• Task details: Scan the records below for the line with "want to centralize other aspects, like" and the line with "several services.". Repeat those two lines and every line between them exactly, and nothing else.

• Records for this task:

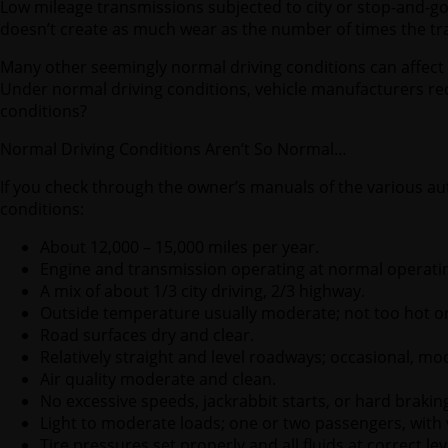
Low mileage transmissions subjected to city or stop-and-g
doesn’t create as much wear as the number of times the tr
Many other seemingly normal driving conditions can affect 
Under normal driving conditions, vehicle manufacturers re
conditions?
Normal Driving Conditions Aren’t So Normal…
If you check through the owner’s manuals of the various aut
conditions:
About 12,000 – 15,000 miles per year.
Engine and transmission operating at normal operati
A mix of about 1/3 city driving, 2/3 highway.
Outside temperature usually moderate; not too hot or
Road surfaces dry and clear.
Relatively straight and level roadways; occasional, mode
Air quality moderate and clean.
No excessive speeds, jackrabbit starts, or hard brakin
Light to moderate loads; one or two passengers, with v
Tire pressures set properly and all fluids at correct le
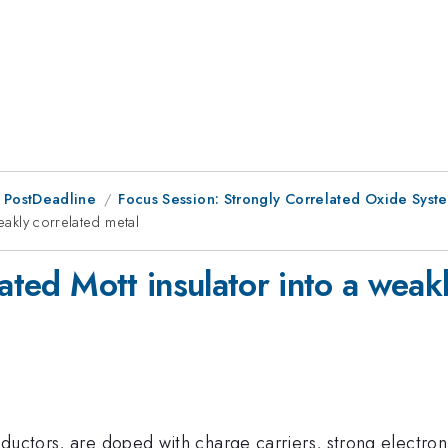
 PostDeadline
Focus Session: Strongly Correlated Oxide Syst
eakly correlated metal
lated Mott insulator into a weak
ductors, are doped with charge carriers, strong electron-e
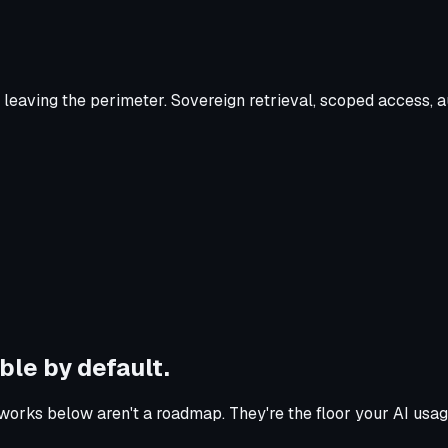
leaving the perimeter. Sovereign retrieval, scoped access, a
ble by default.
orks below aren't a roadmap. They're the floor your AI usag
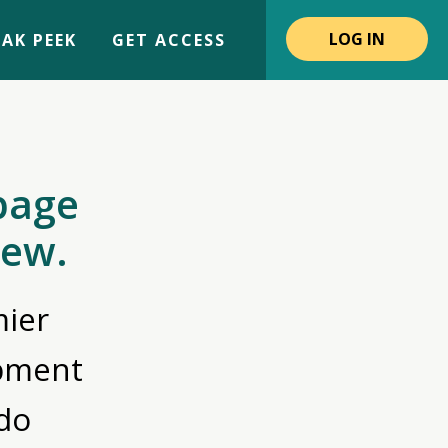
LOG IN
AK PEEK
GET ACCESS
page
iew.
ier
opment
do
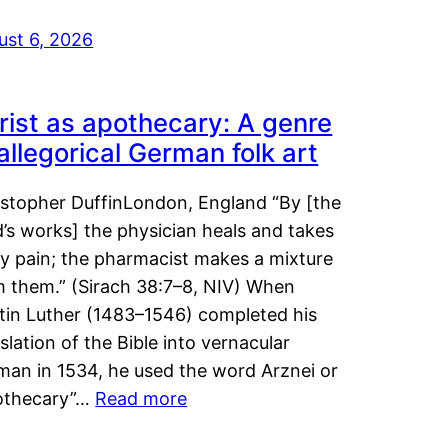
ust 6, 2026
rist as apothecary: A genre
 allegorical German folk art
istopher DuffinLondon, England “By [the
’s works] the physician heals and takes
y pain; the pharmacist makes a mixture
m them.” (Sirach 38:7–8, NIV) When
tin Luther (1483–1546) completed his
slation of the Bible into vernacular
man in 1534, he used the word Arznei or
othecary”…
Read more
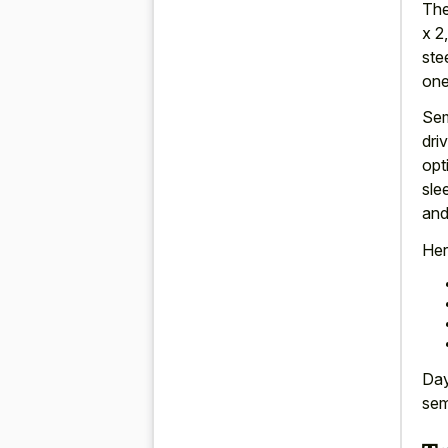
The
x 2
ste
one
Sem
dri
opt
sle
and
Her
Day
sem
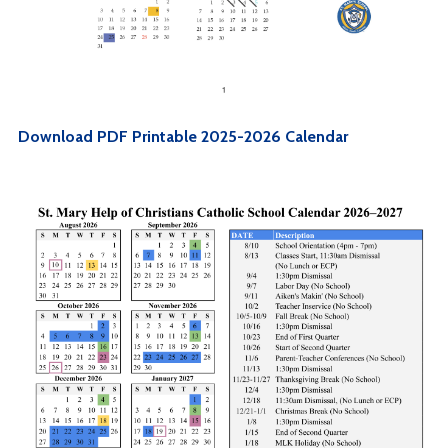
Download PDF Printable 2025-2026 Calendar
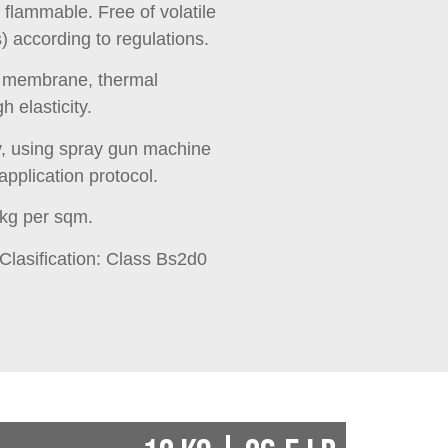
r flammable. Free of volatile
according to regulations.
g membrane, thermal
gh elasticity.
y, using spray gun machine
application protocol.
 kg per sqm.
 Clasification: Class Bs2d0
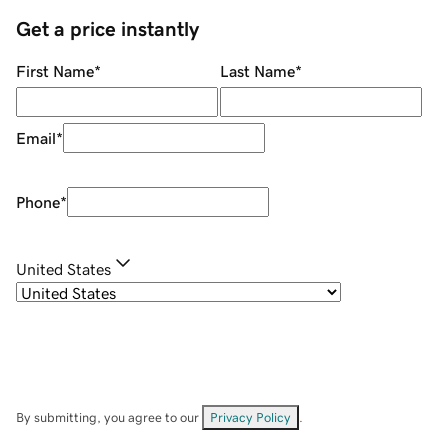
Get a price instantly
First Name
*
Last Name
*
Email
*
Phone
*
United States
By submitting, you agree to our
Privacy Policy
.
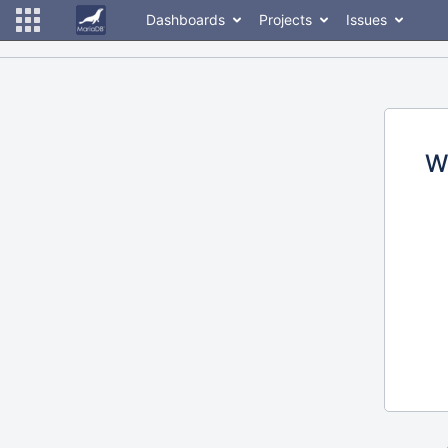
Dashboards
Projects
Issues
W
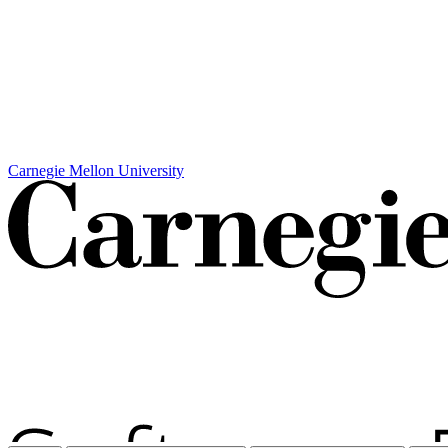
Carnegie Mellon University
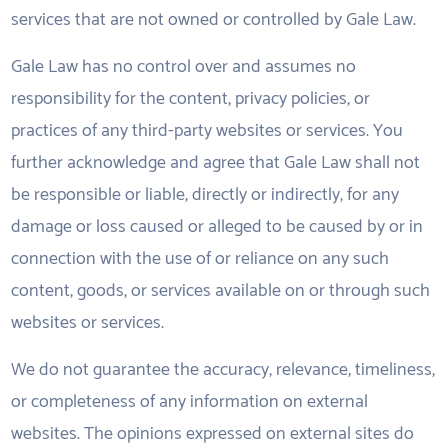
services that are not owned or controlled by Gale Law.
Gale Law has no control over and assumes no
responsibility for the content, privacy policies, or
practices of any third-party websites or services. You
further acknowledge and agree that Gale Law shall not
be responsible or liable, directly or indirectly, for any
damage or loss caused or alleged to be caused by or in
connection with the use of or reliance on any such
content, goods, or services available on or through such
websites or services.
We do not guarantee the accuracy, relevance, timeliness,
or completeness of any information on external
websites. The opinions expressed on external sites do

--

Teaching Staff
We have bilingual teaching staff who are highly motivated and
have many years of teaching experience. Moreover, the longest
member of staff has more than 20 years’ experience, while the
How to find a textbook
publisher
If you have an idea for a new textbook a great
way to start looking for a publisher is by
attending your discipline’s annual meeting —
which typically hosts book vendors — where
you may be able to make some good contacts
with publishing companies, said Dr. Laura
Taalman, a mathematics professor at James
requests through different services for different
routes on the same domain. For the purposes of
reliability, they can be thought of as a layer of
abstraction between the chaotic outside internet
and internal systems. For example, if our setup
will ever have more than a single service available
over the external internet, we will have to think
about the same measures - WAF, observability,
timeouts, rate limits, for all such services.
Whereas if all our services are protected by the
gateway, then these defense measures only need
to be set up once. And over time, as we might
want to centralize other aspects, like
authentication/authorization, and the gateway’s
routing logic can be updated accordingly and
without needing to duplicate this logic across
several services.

...

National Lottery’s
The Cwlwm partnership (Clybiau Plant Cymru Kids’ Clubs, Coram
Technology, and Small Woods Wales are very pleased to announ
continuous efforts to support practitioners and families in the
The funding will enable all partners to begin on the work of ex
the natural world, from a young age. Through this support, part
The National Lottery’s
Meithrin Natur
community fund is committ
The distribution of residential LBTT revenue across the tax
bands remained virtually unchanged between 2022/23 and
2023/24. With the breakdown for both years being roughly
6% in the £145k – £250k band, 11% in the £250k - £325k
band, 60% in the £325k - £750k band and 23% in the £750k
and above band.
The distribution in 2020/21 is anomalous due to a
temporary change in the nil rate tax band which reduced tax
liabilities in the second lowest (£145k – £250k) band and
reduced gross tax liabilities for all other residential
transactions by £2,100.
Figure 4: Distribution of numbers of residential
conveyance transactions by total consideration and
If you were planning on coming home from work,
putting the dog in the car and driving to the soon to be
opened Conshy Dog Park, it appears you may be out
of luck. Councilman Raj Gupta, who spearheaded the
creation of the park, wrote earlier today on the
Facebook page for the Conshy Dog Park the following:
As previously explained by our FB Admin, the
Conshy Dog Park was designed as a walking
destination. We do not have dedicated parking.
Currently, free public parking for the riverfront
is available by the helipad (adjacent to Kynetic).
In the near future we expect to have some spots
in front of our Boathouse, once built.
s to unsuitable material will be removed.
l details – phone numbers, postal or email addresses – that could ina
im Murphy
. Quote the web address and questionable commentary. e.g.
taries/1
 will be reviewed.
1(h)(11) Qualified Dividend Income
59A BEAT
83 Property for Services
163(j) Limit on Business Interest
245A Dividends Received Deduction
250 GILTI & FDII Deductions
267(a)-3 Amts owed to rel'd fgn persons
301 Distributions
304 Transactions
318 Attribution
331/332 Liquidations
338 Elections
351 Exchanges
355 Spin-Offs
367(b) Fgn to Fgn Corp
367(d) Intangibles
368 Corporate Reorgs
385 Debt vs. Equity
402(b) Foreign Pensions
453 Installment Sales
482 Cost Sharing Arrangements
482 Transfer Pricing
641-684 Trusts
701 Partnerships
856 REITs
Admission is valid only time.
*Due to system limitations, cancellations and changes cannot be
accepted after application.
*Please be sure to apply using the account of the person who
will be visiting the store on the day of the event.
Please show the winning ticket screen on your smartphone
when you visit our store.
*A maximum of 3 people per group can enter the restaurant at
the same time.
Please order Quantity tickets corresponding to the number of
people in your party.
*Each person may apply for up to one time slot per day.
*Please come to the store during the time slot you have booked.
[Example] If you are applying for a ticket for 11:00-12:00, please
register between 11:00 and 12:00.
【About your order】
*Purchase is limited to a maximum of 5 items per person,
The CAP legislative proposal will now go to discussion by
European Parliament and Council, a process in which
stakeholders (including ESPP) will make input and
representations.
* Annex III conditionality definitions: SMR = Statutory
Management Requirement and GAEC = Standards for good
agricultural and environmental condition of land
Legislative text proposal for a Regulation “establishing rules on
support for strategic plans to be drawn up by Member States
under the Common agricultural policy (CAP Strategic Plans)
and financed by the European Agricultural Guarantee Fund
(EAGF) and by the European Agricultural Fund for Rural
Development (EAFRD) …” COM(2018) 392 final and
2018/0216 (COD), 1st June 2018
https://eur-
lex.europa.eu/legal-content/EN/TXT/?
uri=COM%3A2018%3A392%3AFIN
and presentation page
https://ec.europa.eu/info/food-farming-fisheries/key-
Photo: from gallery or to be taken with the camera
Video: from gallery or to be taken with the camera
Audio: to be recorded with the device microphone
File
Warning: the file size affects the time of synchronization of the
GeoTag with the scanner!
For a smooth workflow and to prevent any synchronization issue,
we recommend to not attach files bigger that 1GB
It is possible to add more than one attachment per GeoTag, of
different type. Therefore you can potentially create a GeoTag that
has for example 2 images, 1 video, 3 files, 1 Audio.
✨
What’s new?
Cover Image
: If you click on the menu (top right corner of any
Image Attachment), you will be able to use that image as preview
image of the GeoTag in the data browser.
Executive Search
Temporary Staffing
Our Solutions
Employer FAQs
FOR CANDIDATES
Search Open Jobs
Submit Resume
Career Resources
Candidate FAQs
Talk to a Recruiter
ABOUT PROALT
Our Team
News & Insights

• Task answer:
want to centralize other aspects, like
authentication/authorization, and the gateway’s
routing logic can be updated accordingly and
without needing to duplicate this logic across
several services.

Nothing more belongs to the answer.